I'm trying to turn the above code into parallelStream to quicken up the process, I'm having a hard time understanding it. I'm sure this can be done, but I don't know how.

Thus far I only understand to create a stream:

var stream=Stream.of(sheet).parallel();
HashMap<String,Integer> codeMap=stream.filter();     //map? filter? stuck here

I tried reading this question, but didn't understand what's happening.


Solution

  • To read Excel worksheets using Apache POI via java.util.stream.Stream the Sheet.spliterator can be used to create a Stream<Row> using StreamSupport.

    Then Stream.map can be used to get a Stream<String> with all the contents of one column. For that the Function in Stream.map needs to get all contents of that column for each row as String. To get cell contents as String DataFormatter should be used to be independent of different cell types.

    Having that one can collect that Stream<String> using the groupig-by-collector having function identity and counting-collector. That gets a Map<String, Long> as the result.

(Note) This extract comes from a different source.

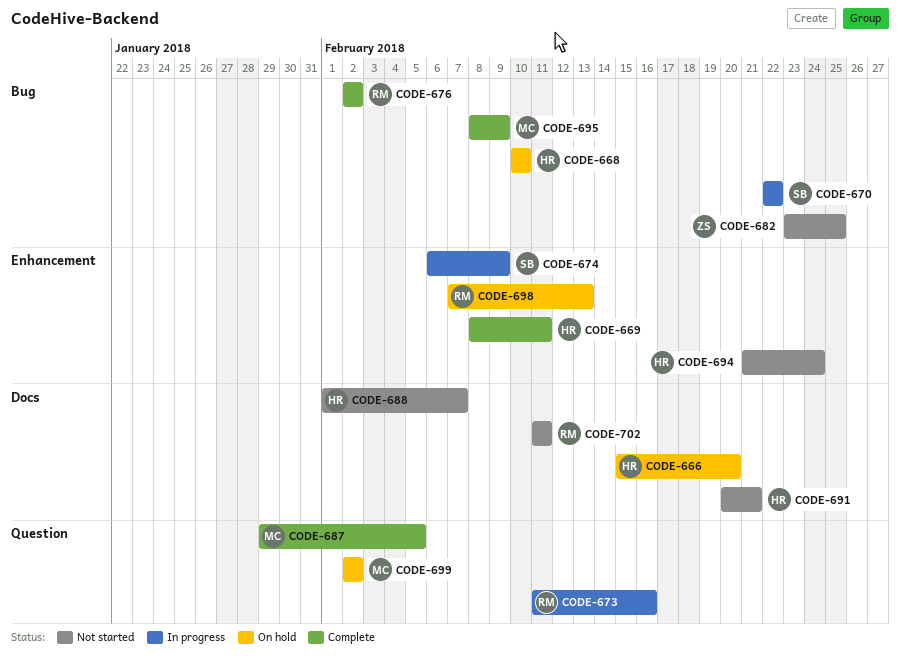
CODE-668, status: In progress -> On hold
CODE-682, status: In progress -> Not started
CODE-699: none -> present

    Complete code example:

    import org.apache.poi.ss.usermodel.*;
    
    import java.io.FileInputStream;
    import java.util.Map;
    import java.util.Spliterator;
    import java.util.stream.Stream;
    import java.util.stream.StreamSupport;
    import java.util.stream.Collectors;
    import java.util.function.Function;
    
    public class ReadExcelUsingStreamsCountOccurence {
    
     public static void main(String[] args) {
    
      DataFormatter dataFormatter = new DataFormatter();
      // from 5.2.0 on the DataFormatter can set to use cached values for formula cells, so no formula evaluation needed
      dataFormatter.setUseCachedValuesForFormulaCells(true);
      
      try (FileInputStream fileIn = new FileInputStream ("./Excel.xlsx");
           Workbook workbook = WorkbookFactory.create(fileIn); ) {
    
       Sheet sheet = workbook.getSheetAt(0);
    
       boolean parallel = false;
       //boolean parallel = true;
       Spliterator<Row> spliterator = sheet.spliterator();
       Stream<Row> stream = StreamSupport.stream(spliterator, parallel);
       Map<String, Long> codeMap = stream.skip(1)
        .map(row -> dataFormatter.formatCellValue(row.getCell(0)))
        .collect(Collectors.groupingBy(Function.identity(), Collectors.counting()))
       ;
      
       System.out.println(codeMap.getClass());
       System.out.println(codeMap);
    
      } catch(Exception ex) {
       ex.printStackTrace();
      }
    
     }
    }
    

    Hints:

    The stream.skip(1) is to skip the heading row.

    Using that code you can benchmark whether running that in parallel or not will have any influence. It should not have any significant influence.

    Why not simply always using parallel stream?

    Using a parallel stream is not always faster than using a sequential stream. Synchronization brings its own costs. So first criteria for the decision whether to use parallel stream or not is to benchmark. There is no way around.

    And running parallel may be error prone on the contrary as neither the Java Collections framework nor Apache POI are synchronized by default.

    In above example Stream.collect is thread-safe per default, even if the Java Collections framework, i.e. java.util.HashMap is not. And the Function of Stream.map only reads from one sheet of the workbook. That also should be thread-safe, even if Apache POI is not thread-safe per default.

    So above example should run without problems using boolean parallel = false; as well as boolean parallel = true;. But first criteria for the decision whether to use parallel stream or not is to benchmark. Why using a more error prone approach if it not has any advantages?